If you are interested in “playing with” the placement of data points to see how their placement affects the regression line, go to the website for an interactive demonstration.

You might wonder, “Why would you care about the equation of the best fit line?” Well, If your line “fits the data” pretty well, then you could use the equation of the line to predict the relation between x and y, i.e., given a value of x, you could predict the value of y. For example, note that the “Ball rolling” experiment only measured the “rolling time” corresponding to angles of 5 deg, 10 deg, 15 deg, 20 deg, 25 deg, 30 deg, 40 deg, 65 deg. Suppose we wanted to predict the rolling time for a ball rolling down a 37 deg ramp. We could plug x=37 into the formula for the regression line, to get the “predicted rolling time” . Scientists use the regression equation to predict y-values for given x-values.

Indeed, scientists usually only use regression analysis when the variables x and y have a very special causal relationship. In particular, x should be treated as an independent variable that the experimenter can control or at least that the experimenter can select and y is the dependent variable, whose values depend on the values of x. The variable “angle of ramp” in the Ball rolling experiment can be controlled by the experimenter, thus is a good example of an independent variable. The corresponding “rolling time” depend on the choice of angle so must be a dependent variable. For this reason, it makes sense to seek a linear function relation that approximates the dependence of rolling time on angle, namely the regression equation.

Which of the other examples displayed this causal relationship?
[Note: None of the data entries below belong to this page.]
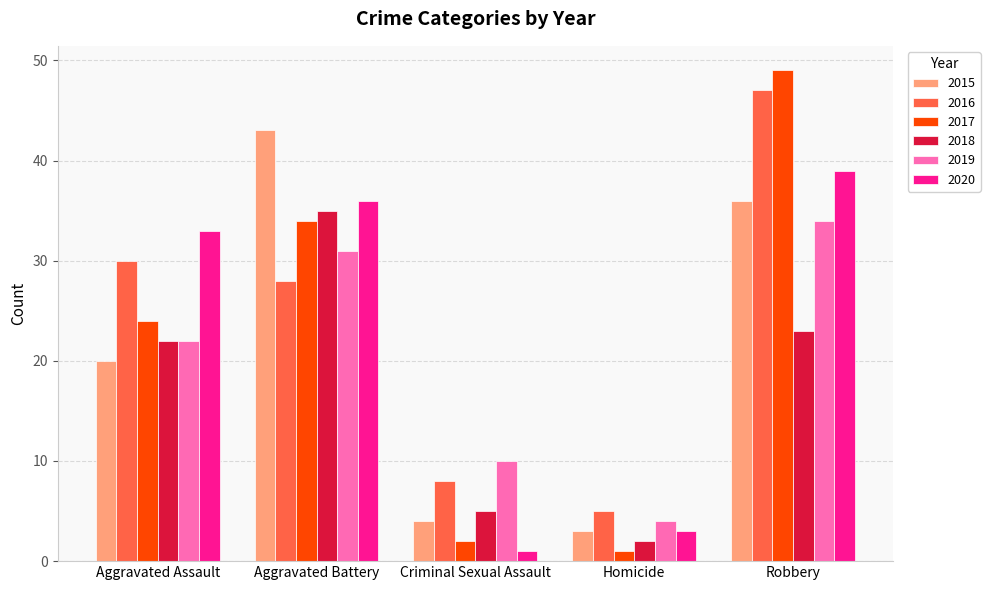

At which label is 2018 closest to 18?

Aggravated Assault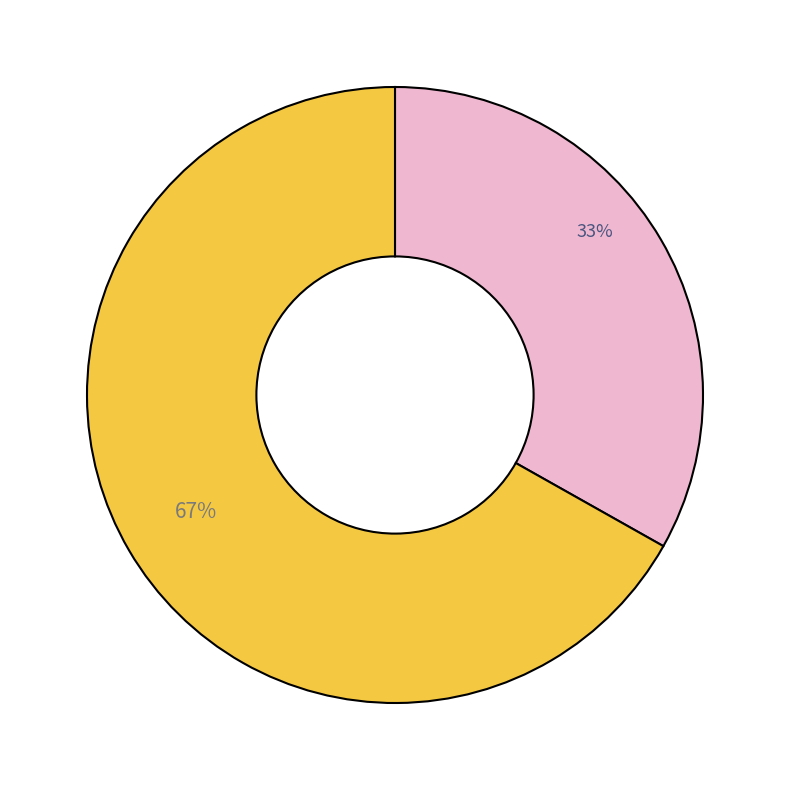

Is there a majority slice in this chart?

Yes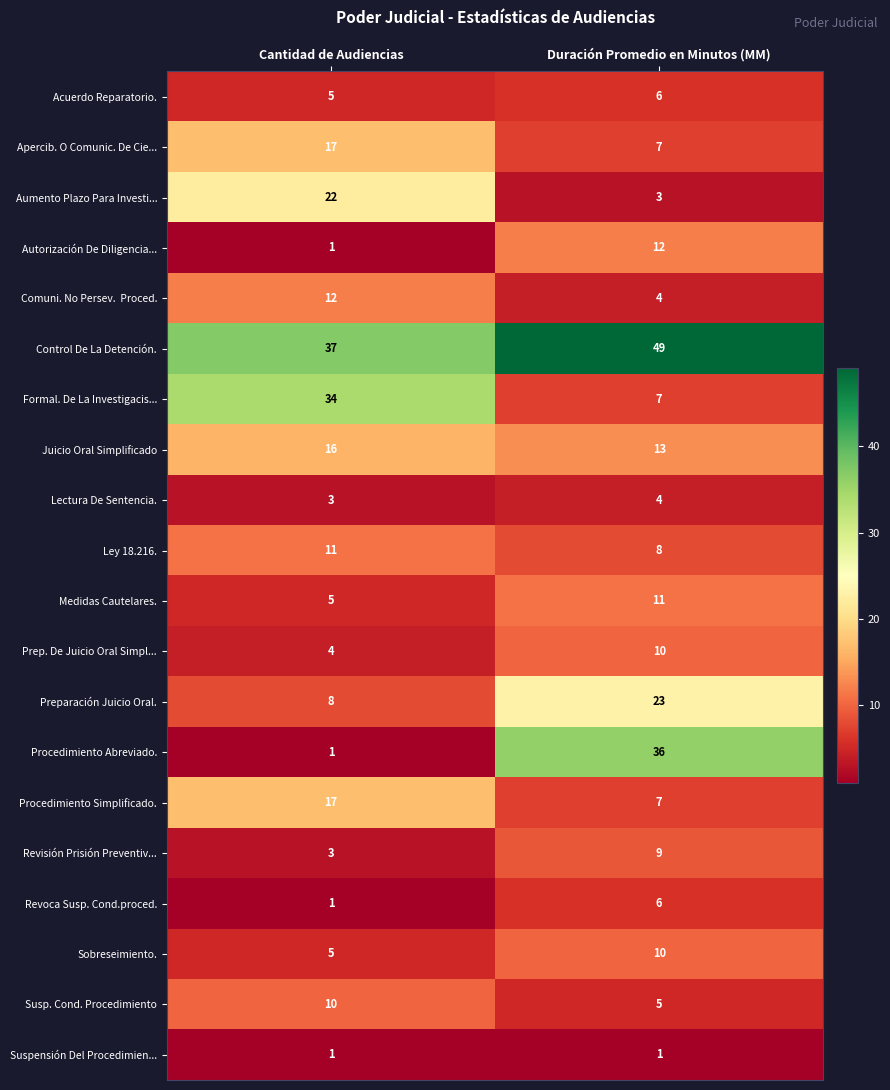

Which series has the largest range (max minus min)?

Procedimiento Abreviado.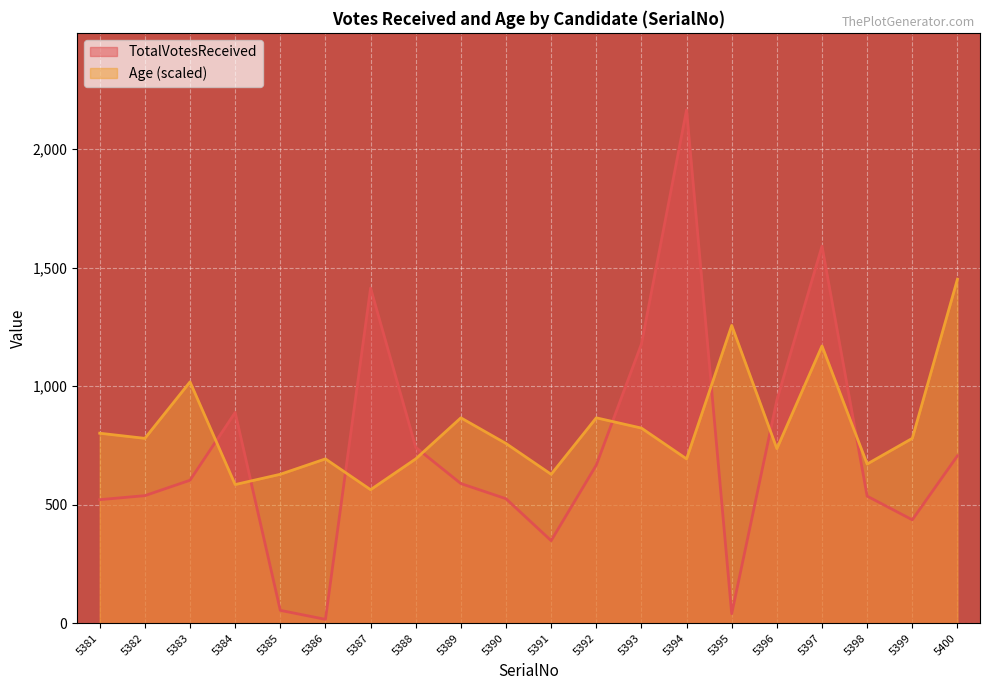

How many values in the Age series exceed 779?

10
  • In the fertilizer/plant size experiment, the scientist controlled the amount of fertilizer spread on the field, so this plays the role of an independent variable and the plant height is treated as the dependent variable. We saw earlier that this data was very weakly correlated. Nevertheless, we can compute the regression line to be y=1.804631x+1.535264. The difference with the previous example is that the “goodness of fit” will be relatively much larger in this case than is the previous example; see the graph below that includes the regression line.

  • In the football player example, height doesn’t cause weight nor does weight cause height. Actually, both are related to a general quality that we could refer to as a person’s “size”. Thus, although the variables are well correlated, it doesn’t make much sense to apply regression analysis to this data.
  • Dr. Robertson’s study that relates egg production to size in lobsters does allow for regression analysis. Once you realize that the female lobster distributes her eggs on her tail, it is logical that the larger lobster has more room to carry eggs and thus will produce more. The regression equation for this data is

y=3758.525 x + -106704

and the graph (with regression line) is drawn below:

Homework on Correlation and Regression:

Turn in answers to problems 1—4 from earlier and also for the following:

  1. Using the Lobster Fecundity graph above:
  2. Estimate the slope and y-intercept of the line in above by the “eye-ball” method and create your equation for the linear regression line.
  3. Use your equation to estimate the number of eggs produced by a lobster that is 45 mm long. Use the “best fit” regression equation above to do this same estimate. Is the difference in these two estimates meaningful?
  4. You collect the data on minutes of weekly exercise vs. systolic blood pressure for a group of college students and plot the data:
  1. Draw what you think is the “best fit” line on the graph above. It’s best to use a clear ruler to draw the line that you think gives the minimum total distance from all the points.
  2. Estimate the slope and y-intercept for your line and create your regression equation.
  3. Use your regression equation to estimate the blood pressure for a student who does 180 min. exercise per week.